Personnellement, cette exposition magnifique, malgré ses problèmes d’espace, m’a profondément ému. Je me suis cependant demandé, en sortant du musée, ce que les générations qui n’ont pas vécu les années sida et ne connaissent pas Hervé Guibert l’écrivain retiendront de cette exposition ? Bien sûr, il restera toujours ce témoignage essentiel d’une époque belle et trouble tout à la fois. Mais au-delà, est-ce que Guibert sera considéré comme un photographe à part entière ou sera rangé parmi les nombreux écrivains qui se sont adonnés à la photographie un jour ou l’autre et à qui on consacre un livre d’images et une exposition, parfois vite oubliés ? J’ose espérer que la première hypothèse sera la bonne et j’irais même jusqu’à déplorer que, de son vivant, son œuvre littéraire ait obnubilé un tant soit peu son œuvre photographique. Hervé Guibert avait tout d’un photographe et ses images d’une sensibilité à fleur de peau, empreintes d’une beauté mystérieuse, en sont la preuve la plus éloquente.
2 Cité par Jean-Basiste del Amo, ibid., quatrième de couverture.
3 Gilles Mora et Claude Nori, L’été dernier, Manifeste photobiographique, Paris, Édition de l’étoile, coll. Écrits sur l’image, 1983, 95 p.
4 Notons parmi les plus connus Bernard Plossu, Yves Guillot, Arnaud Class, Raymond Depardon. Jean-Claude Lemagny écrivit, à propos de l’influence de Robert Frank : « Il y trouvait enfin une photographie qui exprimait la médiocrité crasseuse du quotidien parce qu’elle se contentait de son impuissance à exprimer quoi que ce soit. Elle savait respecter l’absurdité des faits et des moments d’avant ou d’après l’instant bien choisi pour sa signification. » L’ombre et le temps, essais sur la photographie comme art, Nathan, Paris, coll.
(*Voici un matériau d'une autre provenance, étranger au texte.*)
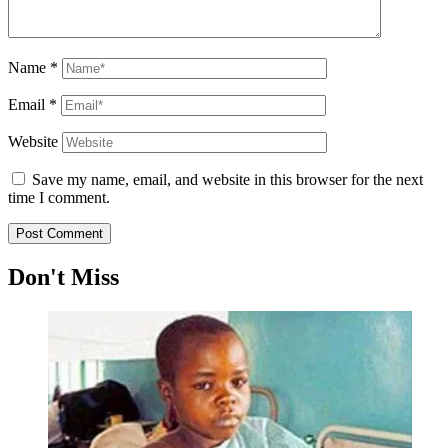
Name
*
Email
*
Website
Save my name, email, and website in this browser for the next
time I comment.
Don't Miss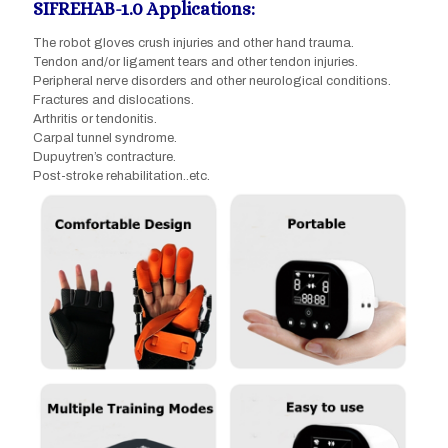
SIFREHAB-1.0 Applications:
The robot gloves crush injuries and other hand trauma.
Tendon and/or ligament tears and other tendon injuries.
Peripheral nerve disorders and other neurological conditions.
Fractures and dislocations.
Arthritis or tendonitis.
Carpal tunnel syndrome.
Dupuytren’s contracture.
Post-stroke rehabilitation..etc.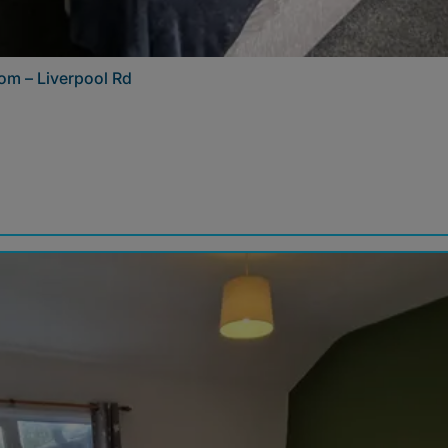
om – Liverpool Rd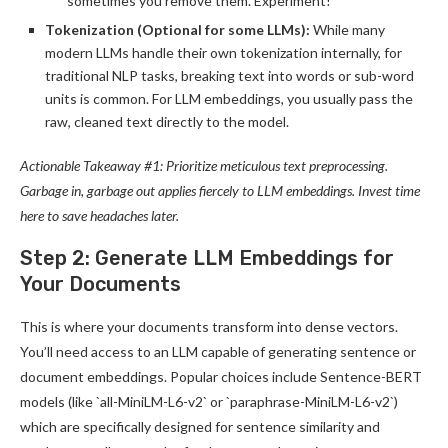
sometimes you remove them. Experiment!
Tokenization (Optional for some LLMs):
While many
modern LLMs handle their own tokenization internally, for
traditional NLP tasks, breaking text into words or sub-word
units is common. For LLM embeddings, you usually pass the
raw, cleaned text directly to the model.
Actionable Takeaway #1: Prioritize meticulous text preprocessing.
Garbage in, garbage out applies fiercely to LLM embeddings. Invest time
here to save headaches later.
Step 2: Generate LLM Embeddings for
Your Documents
This is where your documents transform into dense vectors.
You’ll need access to an LLM capable of generating sentence or
document embeddings. Popular choices include Sentence-BERT
models (like `all-MiniLM-L6-v2` or `paraphrase-MiniLM-L6-v2`)
which are specifically designed for sentence similarity and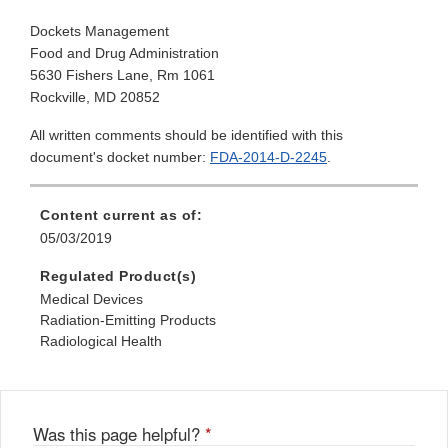
Dockets Management
Food and Drug Administration
5630 Fishers Lane, Rm 1061
Rockville, MD 20852
All written comments should be identified with this
document's docket number:
FDA-2014-D-2245
.
Content current as of:
05/03/2019
Regulated Product(s)
Medical Devices
Radiation-Emitting Products
Radiological Health
Was this page helpful?
*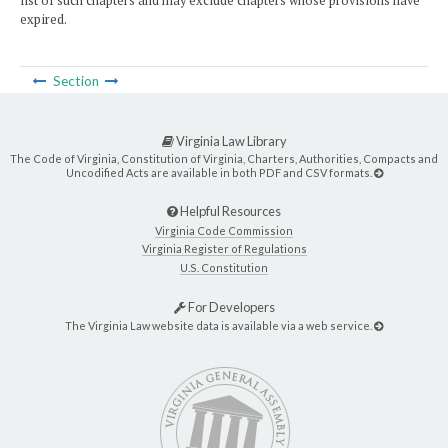
list of such chapters and may exclude chapters whose provisions have
expired.
Section
Virginia Law Library
The Code of Virginia, Constitution of Virginia, Charters, Authorities, Compacts and
Uncodified Acts are available in both PDF and CSV formats.
Helpful Resources
Virginia Code Commission
Virginia Register of Regulations
U.S. Constitution
For Developers
The Virginia Law website data is available via a web service.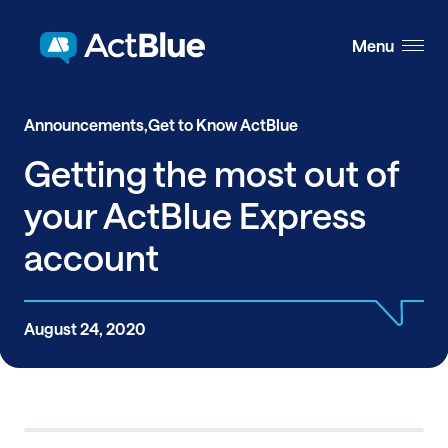
Skip to content
Menu
Announcements,
Get to Know ActBlue
Getting the most out of
your ActBlue Express
account
August 24, 2020
Share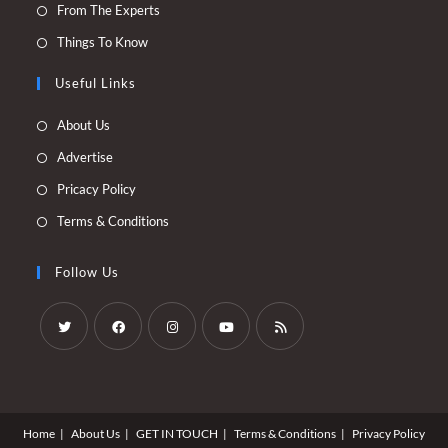
Opens
From The Experts
a
in
Opens
Things To Know
new
a
in
tab
new
Useful Links
a
tab
new
Opens
About Us
tab
in
Opens
Advertise
a
in
Opens
Pricacy Policy
new
a
in
Opens
Terms & Conditions
tab
new
a
in
tab
new
a
Follow Us
tab
new
tab
Opens
Opens
Opens
Opens
Opens
in
in
in
in
in
a
a
a
a
a
Home
About Us
GET IN TOUCH
Terms & Conditions
Privacy Policy
new
new
new
new
new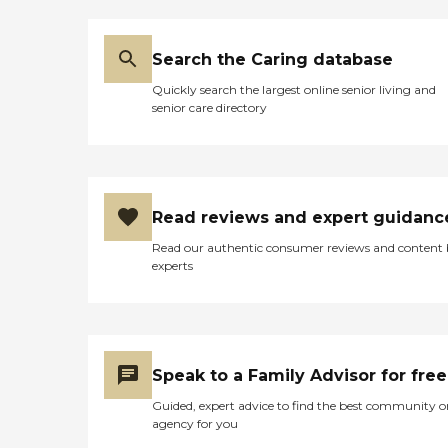
Search the Caring database
Quickly search the largest online senior living and
senior care directory
Read reviews and expert guidanc
Read our authentic consumer reviews and content
experts
Speak to a Family Advisor for free
Guided, expert advice to find the best community o
agency for you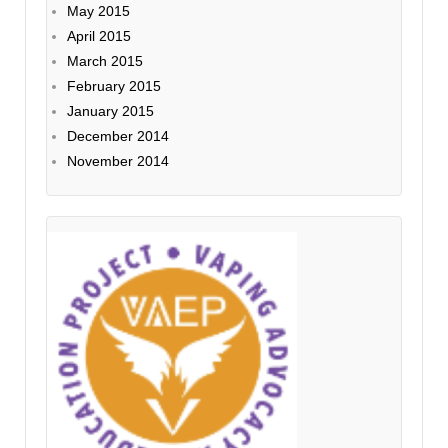
May 2015
April 2015
March 2015
February 2015
January 2015
December 2014
November 2014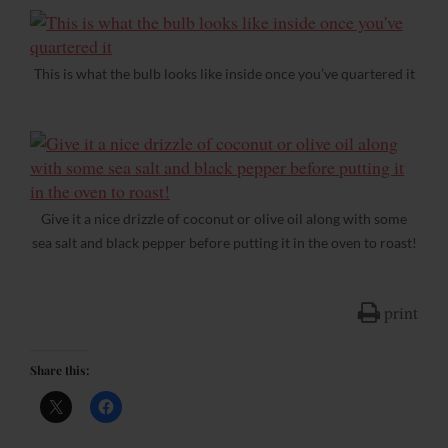
This is what the bulb looks like inside once you’ve quartered it
Give it a nice drizzle of coconut or olive oil along with some
sea salt and black pepper before putting it in the oven to roast!
print
Share this:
Essais et Recherches, 1992, p. 211.
5 Il écrira dans L’image fantôme : « l’image est l’essence du désir, et désexualiser l’image, ce serait la réduire à la théorie… ». L’image fantôme, Les Éditions de Minuit, 1981, p. 89.
Franck Michel œuvre depuis plus de vingt ans dans le milieu des arts visuels et plus particulièrement en photographie. Il a été associé au Mois de la Photo à Montréal, comme recherchiste et commissaire d’exposition, puis a occupé les postes de rédacteur en chef de la revue CV Photo et directeur de la galerie VOX. Il a signé notamment le commissariat de la première rétrospective de Gabor Szilasi (MBAM, 1997), d’Arnaud Class (1999) et de Michel Saulnier (2008). De 1999 à 2008, il a assuré la direction du centre Est-Nord-Est, résidence d’artistes et diffusion en art contemporain, et depuis décembre 2008, il dirige le Musée régional de Rimouski.